▶ _Your goal_
Recast the listing below as a numbered list, starting at the line with "order: Lepidoptera" and running through the end of the listing. Skip blank lines and leave out the pictures.

───── Task data

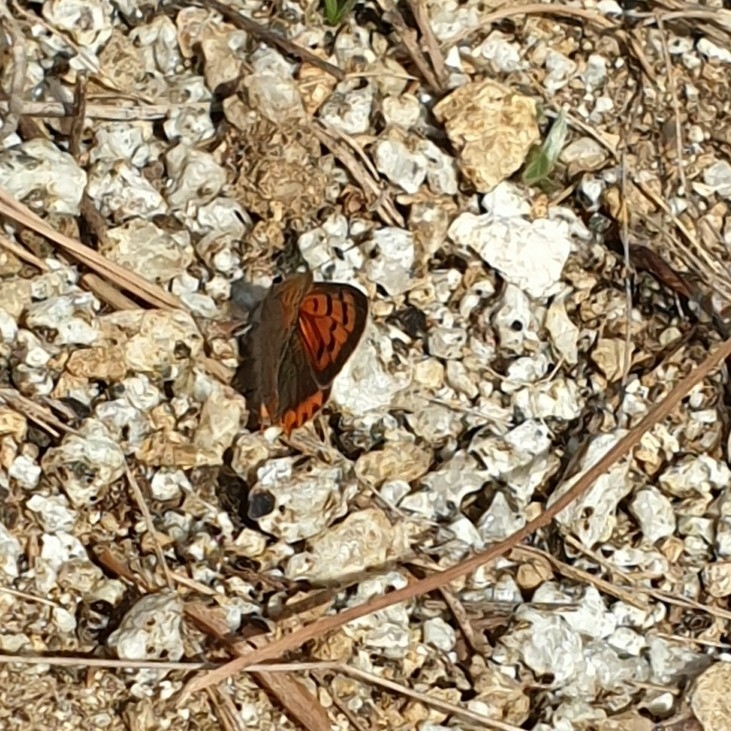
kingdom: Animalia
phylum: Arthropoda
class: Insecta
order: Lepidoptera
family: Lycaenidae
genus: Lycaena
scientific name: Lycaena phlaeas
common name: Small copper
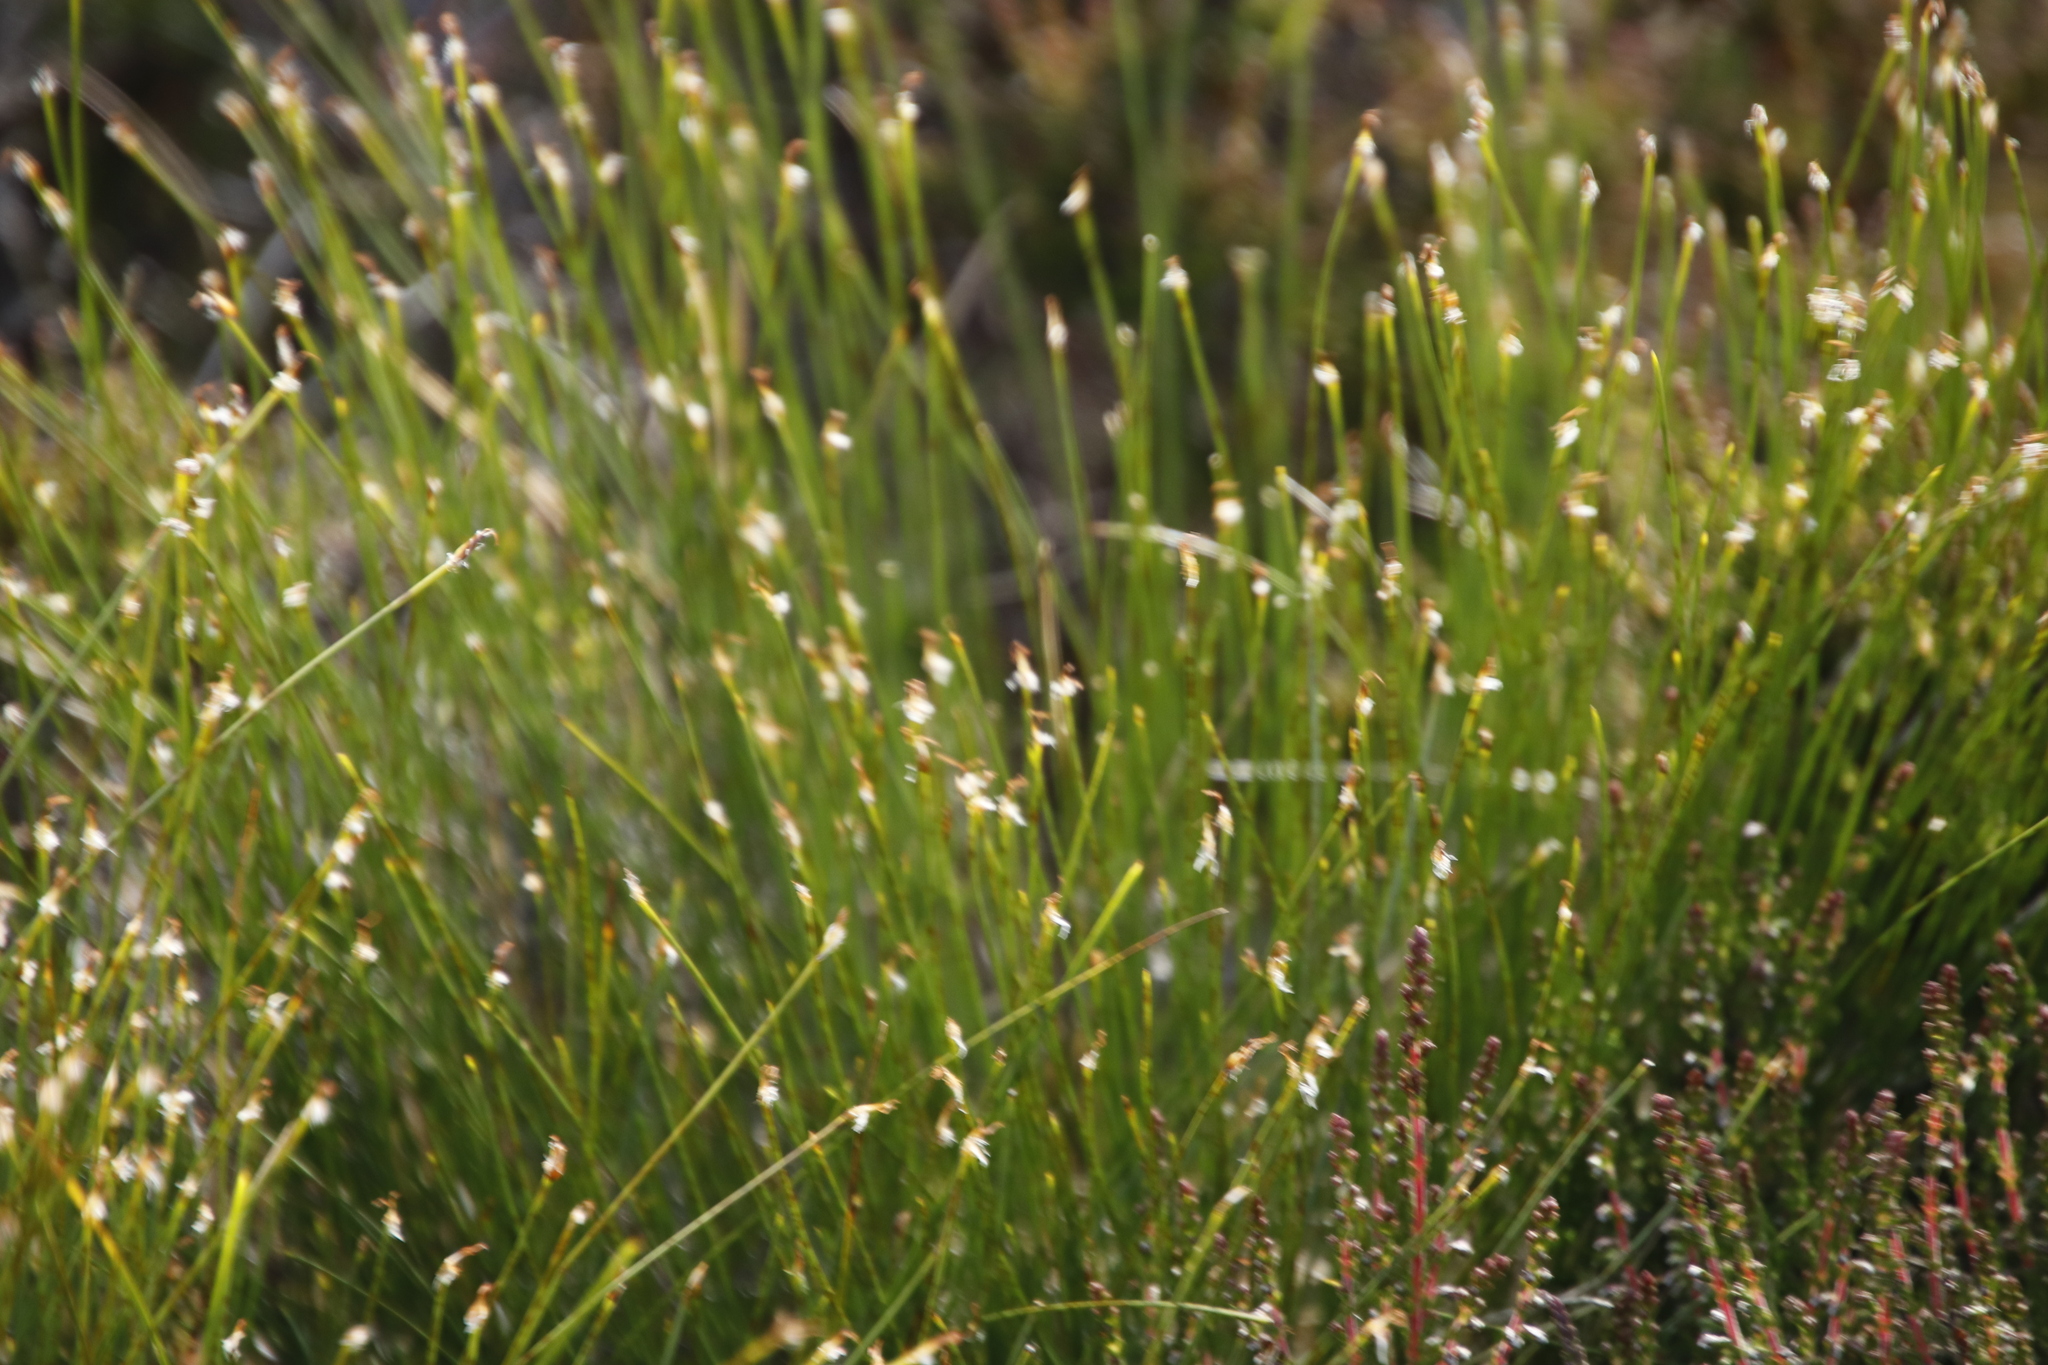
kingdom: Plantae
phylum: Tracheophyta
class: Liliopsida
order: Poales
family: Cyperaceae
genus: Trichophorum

──────────

▶ _Correct response_
1. order: Lepidoptera
2. family: Lycaenidae
3. genus: Lycaena
4. scientific name: Lycaena phlaeas
5. common name: Small copper
6. kingdom: Plantae
7. phylum: Tracheophyta
8. class: Liliopsida
9. order: Poales
10. family: Cyperaceae
11. genus: Trichophorum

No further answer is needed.